You can see how that sort of theorising is, to a certain extent, a frictionless spinning in a void. Any observation confirms the conspiracy, and any data that seems to disconfirm it also confirms it. It’s an ‘explanation’ of observed reality that comes at the cost of making its central beliefs unfalsifiable. But that’s not the only problem.

To believe in conspiracy theory, you must believe in conspirators. To maintain a conspiracy theory for any length of time, you must claim that more and more people are in on the conspiracy. Clinging to degenerating research programs of this type involves making more and more unevidenced accusations against people you know nothing about. That’s not without moral cost.
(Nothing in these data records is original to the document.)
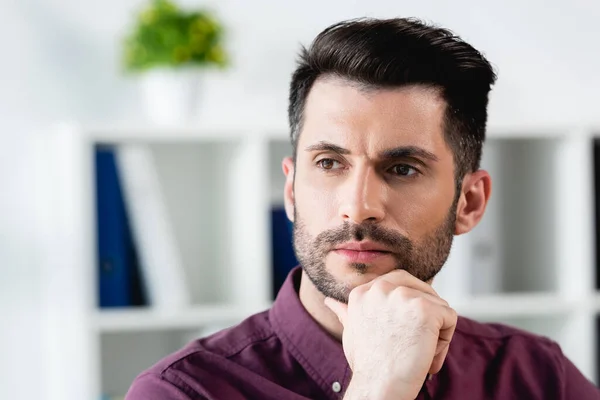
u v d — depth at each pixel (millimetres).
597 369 2836
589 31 3182
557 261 2898
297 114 1401
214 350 1438
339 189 1311
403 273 1290
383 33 1348
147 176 2641
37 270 2914
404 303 1248
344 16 3049
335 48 1337
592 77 3193
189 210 3033
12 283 2900
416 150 1310
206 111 2975
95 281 2596
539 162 2975
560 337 2889
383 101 1309
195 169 3035
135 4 2957
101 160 2617
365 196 1290
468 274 2822
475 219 1509
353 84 1317
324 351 1427
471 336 1623
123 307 2637
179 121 2740
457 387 1539
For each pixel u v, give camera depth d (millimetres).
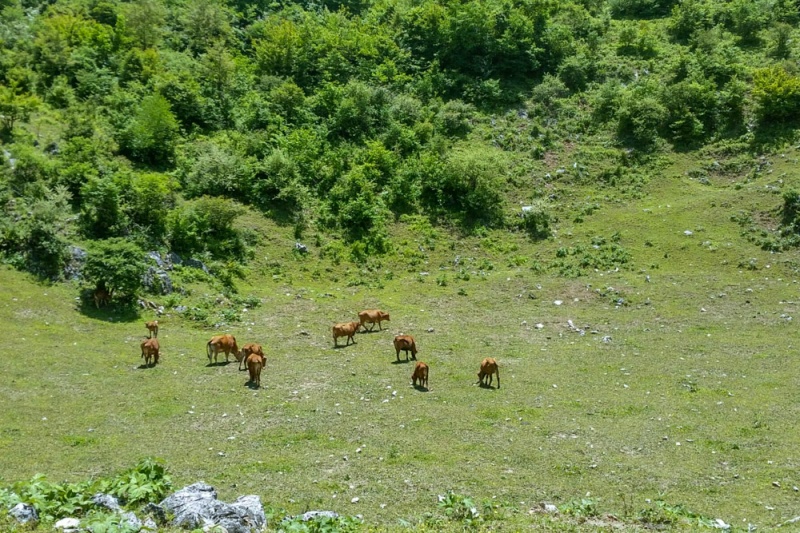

Suspicion should always involve a certain reluctance, a certain forbearance from thinking the worst of people – a virtue that is sacrificed in the name of keeping the conspiracy theory going. In the process, real human tragedy is made into a plaything, fodder for feverish speculation that does no real epistemic or practical work.

Our relationship to each other and to society as a whole also only works against a generalised assumption of trustworthiness. Imagine if you believed by default that everyone is lying to you: how could you possibly function, or even communicate? Laura D’Olimpio recently wrote on Cogito about the importance of trust, and the corresponding vulnerability that requires us to accept. One crucial dimension of trust as a pervasive phenomenon in our lives is its role in our epistemology: most of what we know, we actually take on trust from the testimony of others. I only know that Iceland exists because I don’t believe, to borrow a phrase from Tom Stoppard, in a ‘conspiracy of cartographers.’

To maintain a conspiracy theory requires us to throw out more and more of our socially-mediated sources of knowledge, and to give up more and more of the trust in each other and in our knowledge-generating mechanisms that we are utterly dependent upon. On some level, the ‘conspiracy theory of society’ ultimately asks us to give up on society altogether. And that takes us to a very dangerous place indeed.